◆ **Requirement**
Work out how many lines of the material below contain the word "CIRCLE", then write that number alone.

*** Records shown ***

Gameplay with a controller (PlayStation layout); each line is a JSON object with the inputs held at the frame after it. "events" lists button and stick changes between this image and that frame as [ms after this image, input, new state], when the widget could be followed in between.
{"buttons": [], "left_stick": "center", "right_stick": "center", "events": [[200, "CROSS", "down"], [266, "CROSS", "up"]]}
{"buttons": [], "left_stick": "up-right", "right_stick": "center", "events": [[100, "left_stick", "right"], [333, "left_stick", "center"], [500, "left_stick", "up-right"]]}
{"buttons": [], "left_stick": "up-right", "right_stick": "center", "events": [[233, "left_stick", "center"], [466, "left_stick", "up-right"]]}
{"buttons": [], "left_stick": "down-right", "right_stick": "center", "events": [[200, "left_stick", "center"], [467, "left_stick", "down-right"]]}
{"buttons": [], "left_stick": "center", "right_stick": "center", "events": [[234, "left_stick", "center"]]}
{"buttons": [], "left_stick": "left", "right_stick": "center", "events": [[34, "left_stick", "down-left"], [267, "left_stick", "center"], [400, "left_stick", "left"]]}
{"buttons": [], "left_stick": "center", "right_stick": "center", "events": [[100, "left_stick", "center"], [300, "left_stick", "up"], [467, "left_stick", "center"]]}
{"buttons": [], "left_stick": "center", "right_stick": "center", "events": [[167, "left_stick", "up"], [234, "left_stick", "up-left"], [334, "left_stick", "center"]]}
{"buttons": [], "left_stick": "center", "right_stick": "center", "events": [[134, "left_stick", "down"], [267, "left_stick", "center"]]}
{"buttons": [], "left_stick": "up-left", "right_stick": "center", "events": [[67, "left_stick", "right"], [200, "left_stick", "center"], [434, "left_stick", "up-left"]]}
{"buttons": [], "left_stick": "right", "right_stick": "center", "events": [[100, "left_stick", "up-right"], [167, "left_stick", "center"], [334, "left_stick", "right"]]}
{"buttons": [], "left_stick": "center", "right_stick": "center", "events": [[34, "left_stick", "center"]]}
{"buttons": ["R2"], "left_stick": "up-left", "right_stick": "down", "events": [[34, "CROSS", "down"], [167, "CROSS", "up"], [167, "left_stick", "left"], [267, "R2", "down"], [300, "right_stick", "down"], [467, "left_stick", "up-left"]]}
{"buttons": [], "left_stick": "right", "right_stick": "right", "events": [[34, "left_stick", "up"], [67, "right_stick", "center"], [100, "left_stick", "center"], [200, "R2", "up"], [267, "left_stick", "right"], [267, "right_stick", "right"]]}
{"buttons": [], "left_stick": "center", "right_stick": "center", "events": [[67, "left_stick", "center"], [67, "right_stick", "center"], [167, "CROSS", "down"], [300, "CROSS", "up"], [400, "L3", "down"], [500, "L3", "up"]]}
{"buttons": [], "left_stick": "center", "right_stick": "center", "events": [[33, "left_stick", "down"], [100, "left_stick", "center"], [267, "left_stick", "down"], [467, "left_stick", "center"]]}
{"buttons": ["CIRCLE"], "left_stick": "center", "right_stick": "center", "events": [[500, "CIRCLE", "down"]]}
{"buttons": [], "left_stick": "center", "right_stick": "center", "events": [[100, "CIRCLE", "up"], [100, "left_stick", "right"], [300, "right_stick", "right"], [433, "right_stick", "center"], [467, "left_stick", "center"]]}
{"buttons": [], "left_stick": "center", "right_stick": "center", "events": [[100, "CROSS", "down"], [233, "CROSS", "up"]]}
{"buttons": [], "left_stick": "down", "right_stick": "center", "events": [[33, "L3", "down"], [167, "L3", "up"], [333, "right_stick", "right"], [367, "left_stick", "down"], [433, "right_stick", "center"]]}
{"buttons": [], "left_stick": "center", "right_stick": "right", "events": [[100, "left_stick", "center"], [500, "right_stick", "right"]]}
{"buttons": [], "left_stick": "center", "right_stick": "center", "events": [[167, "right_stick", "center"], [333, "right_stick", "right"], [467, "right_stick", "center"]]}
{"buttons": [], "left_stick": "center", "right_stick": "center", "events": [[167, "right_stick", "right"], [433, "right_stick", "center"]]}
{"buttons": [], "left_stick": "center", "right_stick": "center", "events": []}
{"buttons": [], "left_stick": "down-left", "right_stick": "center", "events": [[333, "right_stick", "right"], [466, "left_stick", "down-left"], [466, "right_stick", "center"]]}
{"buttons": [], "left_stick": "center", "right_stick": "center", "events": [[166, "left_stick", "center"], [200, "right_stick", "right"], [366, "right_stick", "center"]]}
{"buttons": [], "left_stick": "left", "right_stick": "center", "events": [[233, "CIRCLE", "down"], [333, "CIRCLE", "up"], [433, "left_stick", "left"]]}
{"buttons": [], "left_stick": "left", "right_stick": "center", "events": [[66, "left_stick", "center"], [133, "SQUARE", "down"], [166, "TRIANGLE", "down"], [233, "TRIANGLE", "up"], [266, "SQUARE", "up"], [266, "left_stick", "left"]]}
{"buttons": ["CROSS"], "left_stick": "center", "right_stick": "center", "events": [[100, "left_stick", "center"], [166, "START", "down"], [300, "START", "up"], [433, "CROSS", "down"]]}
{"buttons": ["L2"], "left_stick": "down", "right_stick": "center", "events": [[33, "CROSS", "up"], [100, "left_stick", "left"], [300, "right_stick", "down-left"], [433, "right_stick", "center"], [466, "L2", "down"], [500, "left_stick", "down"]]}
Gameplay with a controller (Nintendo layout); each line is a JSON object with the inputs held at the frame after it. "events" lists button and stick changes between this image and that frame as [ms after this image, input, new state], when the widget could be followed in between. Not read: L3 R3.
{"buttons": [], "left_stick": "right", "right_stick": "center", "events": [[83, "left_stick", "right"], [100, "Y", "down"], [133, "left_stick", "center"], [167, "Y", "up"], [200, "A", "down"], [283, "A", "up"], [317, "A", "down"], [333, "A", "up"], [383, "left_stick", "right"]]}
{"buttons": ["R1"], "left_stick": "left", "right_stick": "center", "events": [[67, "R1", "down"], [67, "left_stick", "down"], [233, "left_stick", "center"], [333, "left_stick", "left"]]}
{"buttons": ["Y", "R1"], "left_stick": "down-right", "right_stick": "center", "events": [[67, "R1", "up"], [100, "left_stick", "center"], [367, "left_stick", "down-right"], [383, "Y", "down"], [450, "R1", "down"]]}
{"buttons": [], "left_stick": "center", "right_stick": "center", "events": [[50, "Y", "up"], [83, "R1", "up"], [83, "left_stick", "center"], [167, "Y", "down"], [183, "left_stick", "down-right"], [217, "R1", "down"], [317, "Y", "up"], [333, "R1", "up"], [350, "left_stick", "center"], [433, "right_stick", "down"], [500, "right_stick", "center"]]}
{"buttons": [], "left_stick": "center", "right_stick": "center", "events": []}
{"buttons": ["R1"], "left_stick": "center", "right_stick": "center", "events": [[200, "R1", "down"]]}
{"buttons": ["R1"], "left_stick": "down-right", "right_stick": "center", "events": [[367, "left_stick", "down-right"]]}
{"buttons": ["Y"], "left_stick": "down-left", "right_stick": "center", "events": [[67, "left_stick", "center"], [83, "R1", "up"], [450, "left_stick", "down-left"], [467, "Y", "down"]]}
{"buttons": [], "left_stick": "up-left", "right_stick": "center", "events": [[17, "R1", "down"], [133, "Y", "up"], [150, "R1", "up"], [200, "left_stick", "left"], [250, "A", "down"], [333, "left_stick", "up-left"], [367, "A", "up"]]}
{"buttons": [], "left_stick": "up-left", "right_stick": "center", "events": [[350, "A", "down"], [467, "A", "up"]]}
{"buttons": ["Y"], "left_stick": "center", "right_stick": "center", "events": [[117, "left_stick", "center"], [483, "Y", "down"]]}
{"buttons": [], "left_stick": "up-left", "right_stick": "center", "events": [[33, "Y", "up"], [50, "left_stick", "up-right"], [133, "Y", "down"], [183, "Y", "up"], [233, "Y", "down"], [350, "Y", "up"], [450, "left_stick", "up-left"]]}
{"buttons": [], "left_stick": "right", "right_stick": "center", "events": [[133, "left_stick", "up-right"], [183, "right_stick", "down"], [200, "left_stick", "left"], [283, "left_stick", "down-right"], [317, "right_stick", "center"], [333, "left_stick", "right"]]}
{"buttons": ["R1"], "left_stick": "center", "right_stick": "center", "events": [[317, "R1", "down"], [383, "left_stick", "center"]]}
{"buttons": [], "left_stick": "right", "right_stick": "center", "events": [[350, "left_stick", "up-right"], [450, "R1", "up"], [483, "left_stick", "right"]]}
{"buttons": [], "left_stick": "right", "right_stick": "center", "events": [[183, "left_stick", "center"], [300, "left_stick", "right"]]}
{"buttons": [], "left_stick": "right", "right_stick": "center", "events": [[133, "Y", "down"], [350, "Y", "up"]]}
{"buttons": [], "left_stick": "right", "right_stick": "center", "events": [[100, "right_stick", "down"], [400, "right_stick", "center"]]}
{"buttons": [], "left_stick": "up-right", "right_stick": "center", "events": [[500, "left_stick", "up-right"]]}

*** End of Records shown ***

◆ **Task output**
3